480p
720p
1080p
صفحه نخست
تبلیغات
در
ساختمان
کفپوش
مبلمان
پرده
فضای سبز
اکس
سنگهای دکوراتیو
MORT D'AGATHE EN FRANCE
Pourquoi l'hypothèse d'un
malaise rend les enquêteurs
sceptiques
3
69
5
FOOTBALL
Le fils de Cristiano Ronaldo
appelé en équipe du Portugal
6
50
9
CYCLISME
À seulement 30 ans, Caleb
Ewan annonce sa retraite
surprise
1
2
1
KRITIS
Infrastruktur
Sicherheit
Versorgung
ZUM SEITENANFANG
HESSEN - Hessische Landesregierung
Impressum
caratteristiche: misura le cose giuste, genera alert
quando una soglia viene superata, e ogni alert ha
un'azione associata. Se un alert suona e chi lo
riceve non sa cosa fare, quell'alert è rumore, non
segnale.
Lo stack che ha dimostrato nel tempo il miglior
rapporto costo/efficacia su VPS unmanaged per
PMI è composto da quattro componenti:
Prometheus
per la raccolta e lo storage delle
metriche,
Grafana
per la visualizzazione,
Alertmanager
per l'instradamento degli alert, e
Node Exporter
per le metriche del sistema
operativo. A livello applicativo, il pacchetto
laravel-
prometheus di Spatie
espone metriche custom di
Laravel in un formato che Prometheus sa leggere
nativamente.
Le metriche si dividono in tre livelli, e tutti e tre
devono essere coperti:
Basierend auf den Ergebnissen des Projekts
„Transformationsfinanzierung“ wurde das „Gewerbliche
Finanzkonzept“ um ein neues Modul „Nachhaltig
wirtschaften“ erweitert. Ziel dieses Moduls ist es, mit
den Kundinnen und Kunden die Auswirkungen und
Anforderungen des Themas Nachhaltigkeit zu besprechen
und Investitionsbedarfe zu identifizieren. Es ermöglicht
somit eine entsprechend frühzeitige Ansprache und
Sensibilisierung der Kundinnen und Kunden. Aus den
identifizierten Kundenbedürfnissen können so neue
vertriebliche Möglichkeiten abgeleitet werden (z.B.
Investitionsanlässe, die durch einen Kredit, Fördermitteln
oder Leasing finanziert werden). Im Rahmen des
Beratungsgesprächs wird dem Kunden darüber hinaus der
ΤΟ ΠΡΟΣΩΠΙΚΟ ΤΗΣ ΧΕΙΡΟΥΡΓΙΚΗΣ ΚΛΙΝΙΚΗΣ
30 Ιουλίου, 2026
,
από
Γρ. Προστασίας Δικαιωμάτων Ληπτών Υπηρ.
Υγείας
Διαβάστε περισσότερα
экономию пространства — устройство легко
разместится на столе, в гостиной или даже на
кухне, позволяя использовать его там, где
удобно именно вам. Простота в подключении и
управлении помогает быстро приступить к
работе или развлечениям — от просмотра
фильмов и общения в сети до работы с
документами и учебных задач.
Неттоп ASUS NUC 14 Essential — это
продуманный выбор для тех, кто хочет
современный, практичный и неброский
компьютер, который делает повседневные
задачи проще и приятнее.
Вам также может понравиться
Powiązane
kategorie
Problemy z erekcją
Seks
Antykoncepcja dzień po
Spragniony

+++++

### What needs to be done
The records must be given again in full, exactly as they were written.

### Written response
480p
720p
1080p
صفحه نخست
تبلیغات
در
ساختمان
کفپوش
مبلمان
پرده
فضای سبز
اکس
سنگهای دکوراتیو
MORT D'AGATHE EN FRANCE
Pourquoi l'hypothèse d'un
malaise rend les enquêteurs
sceptiques
3
69
5
FOOTBALL
Le fils de Cristiano Ronaldo
appelé en équipe du Portugal
6
50
9
CYCLISME
À seulement 30 ans, Caleb
Ewan annonce sa retraite
surprise
1
2
1
KRITIS
Infrastruktur
Sicherheit
Versorgung
ZUM SEITENANFANG
HESSEN - Hessische Landesregierung
Impressum
caratteristiche: misura le cose giuste, genera alert
quando una soglia viene superata, e ogni alert ha
un'azione associata. Se un alert suona e chi lo
riceve non sa cosa fare, quell'alert è rumore, non
segnale.
Lo stack che ha dimostrato nel tempo il miglior
rapporto costo/efficacia su VPS unmanaged per
PMI è composto da quattro componenti:
Prometheus
per la raccolta e lo storage delle
metriche,
Grafana
per la visualizzazione,
Alertmanager
per l'instradamento degli alert, e
Node Exporter
per le metriche del sistema
operativo. A livello applicativo, il pacchetto
laravel-
prometheus di Spatie
espone metriche custom di
Laravel in un formato che Prometheus sa leggere
nativamente.
Le metriche si dividono in tre livelli, e tutti e tre
devono essere coperti:
Basierend auf den Ergebnissen des Projekts
„Transformationsfinanzierung“ wurde das „Gewerbliche
Finanzkonzept“ um ein neues Modul „Nachhaltig
wirtschaften“ erweitert. Ziel dieses Moduls ist es, mit
den Kundinnen und Kunden die Auswirkungen und
Anforderungen des Themas Nachhaltigkeit zu besprechen
und Investitionsbedarfe zu identifizieren. Es ermöglicht
somit eine entsprechend frühzeitige Ansprache und
Sensibilisierung der Kundinnen und Kunden. Aus den
identifizierten Kundenbedürfnissen können so neue
vertriebliche Möglichkeiten abgeleitet werden (z.B.
Investitionsanlässe, die durch einen Kredit, Fördermitteln
oder Leasing finanziert werden). Im Rahmen des
Beratungsgesprächs wird dem Kunden darüber hinaus der
ΤΟ ΠΡΟΣΩΠΙΚΟ ΤΗΣ ΧΕΙΡΟΥΡΓΙΚΗΣ ΚΛΙΝΙΚΗΣ
30 Ιουλίου, 2026
,
από
Γρ. Προστασίας Δικαιωμάτων Ληπτών Υπηρ.
Υγείας
Διαβάστε περισσότερα
экономию пространства — устройство легко
разместится на столе, в гостиной или даже на
кухне, позволяя использовать его там, где
удобно именно вам. Простота в подключении и
управлении помогает быстро приступить к
работе или развлечениям — от просмотра
фильмов и общения в сети до работы с
документами и учебных задач.
Неттоп ASUS NUC 14 Essential — это
продуманный выбор для тех, кто хочет
современный, практичный и неброский
компьютер, который делает повседневные
задачи проще и приятнее.
Вам также может понравиться
Powiązane
kategorie
Problemy z erekcją
Seks
Antykoncepcja dzień po
Spragniony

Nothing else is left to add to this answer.